Andrey Borisovich Parfyonov (Андрей Борисович Парфёнов; born 10 April 1976) is a Russian politician, who is currently a member of the State Duma of the eighth convocation, and a member of the United Russia faction.

==Biography==

Andrey Parfyonov was born on 10 April 1976 in Smolensk to his father, Boris Ivanovich and his mother, Nina Andreyevna. Boris stood at the origins of the Smolensk regional branch of the Yabloko party and for many years was its chairman. He was nominated in elections at various levels from the party (including several times to the State Duma). As of November 2022, Boris is a member of the regional council of the Smolensk branch of the Yabloko party. Nina is a member of the control and revision commission of the branch of the Yabloko party.

In 2000, Andrey Parfyonov graduated from the Moscow Power Engineering Institute, in 2002 he underwent retraining at the Moscow State University at the Faculty of Psychology.

From 2007 to 2012, Parfyonov was the Chief Specialist of the Department for Interaction with Local Self-Government Bodies, Deputy Head of the Department of Electoral Technologies of the Department of Regional Development of the Department of Regional Work, Head, Deputy Head of the Department - Head of the Department of Electoral Technologies of the Department of Electoral Processes, Head of the Department of Electoral Processes of the Department of Regional Work of the Office of the Central Executive Committee (CEC), from the All-Russian political party "United Russia".
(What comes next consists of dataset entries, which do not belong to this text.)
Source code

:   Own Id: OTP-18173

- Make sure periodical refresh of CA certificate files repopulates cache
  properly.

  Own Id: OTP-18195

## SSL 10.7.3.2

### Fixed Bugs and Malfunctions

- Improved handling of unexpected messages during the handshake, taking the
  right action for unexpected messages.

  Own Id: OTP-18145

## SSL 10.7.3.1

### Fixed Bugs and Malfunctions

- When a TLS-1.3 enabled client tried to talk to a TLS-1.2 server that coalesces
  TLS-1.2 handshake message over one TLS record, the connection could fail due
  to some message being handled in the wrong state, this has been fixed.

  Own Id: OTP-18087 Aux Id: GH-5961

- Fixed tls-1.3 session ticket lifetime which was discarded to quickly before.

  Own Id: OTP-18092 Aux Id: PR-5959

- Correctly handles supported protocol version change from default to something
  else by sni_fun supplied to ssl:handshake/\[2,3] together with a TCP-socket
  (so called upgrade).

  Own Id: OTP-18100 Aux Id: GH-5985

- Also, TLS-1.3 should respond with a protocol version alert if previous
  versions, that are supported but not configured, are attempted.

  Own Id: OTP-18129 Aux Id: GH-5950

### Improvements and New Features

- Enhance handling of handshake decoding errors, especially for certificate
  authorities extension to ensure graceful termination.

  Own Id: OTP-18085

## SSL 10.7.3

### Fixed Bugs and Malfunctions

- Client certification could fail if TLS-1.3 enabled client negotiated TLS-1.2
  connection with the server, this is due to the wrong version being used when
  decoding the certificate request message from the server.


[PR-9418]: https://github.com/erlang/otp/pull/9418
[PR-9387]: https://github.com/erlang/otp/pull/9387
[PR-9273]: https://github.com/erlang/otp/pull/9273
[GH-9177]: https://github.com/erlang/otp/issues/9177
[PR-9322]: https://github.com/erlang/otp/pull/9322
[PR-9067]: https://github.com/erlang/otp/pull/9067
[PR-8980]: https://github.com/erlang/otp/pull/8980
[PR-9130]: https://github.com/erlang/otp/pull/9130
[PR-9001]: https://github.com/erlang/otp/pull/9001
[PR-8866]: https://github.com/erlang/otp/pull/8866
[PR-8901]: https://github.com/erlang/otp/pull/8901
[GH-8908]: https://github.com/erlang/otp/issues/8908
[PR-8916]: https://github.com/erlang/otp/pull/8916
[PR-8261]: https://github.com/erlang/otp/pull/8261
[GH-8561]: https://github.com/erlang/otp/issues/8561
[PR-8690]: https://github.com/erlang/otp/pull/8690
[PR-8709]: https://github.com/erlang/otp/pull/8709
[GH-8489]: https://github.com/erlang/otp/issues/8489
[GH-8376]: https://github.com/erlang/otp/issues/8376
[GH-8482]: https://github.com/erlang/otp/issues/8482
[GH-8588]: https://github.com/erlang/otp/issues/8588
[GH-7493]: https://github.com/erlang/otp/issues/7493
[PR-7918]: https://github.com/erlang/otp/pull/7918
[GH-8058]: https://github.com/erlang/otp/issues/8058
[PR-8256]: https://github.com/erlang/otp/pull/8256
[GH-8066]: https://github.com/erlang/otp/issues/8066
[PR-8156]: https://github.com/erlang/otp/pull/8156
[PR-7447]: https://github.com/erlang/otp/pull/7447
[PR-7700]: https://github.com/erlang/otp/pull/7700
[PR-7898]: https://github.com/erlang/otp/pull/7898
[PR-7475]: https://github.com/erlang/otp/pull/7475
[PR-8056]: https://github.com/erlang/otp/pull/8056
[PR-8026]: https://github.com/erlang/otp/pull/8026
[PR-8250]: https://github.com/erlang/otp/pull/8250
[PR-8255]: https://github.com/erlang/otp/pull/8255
From 2012 to 2021, Parfyonov was the Deputy Head of the Central Executive Committee of the All-Russian Political Party "United Russia" - Head of the Department of Regional and Technological Work of the Office of the Central Executive Committee of the "United Russia" party.

On 31 October 2022, the General Council of United Russia decided to transfer the mandate of the State Duma deputy from the Tula Oblast Nikolay Petrunin to Parfyonov. On 2 November 2022, the CEC of the Russian Federation at its meeting No. 101 approved the decision to transfer the mandate to Parfyonov.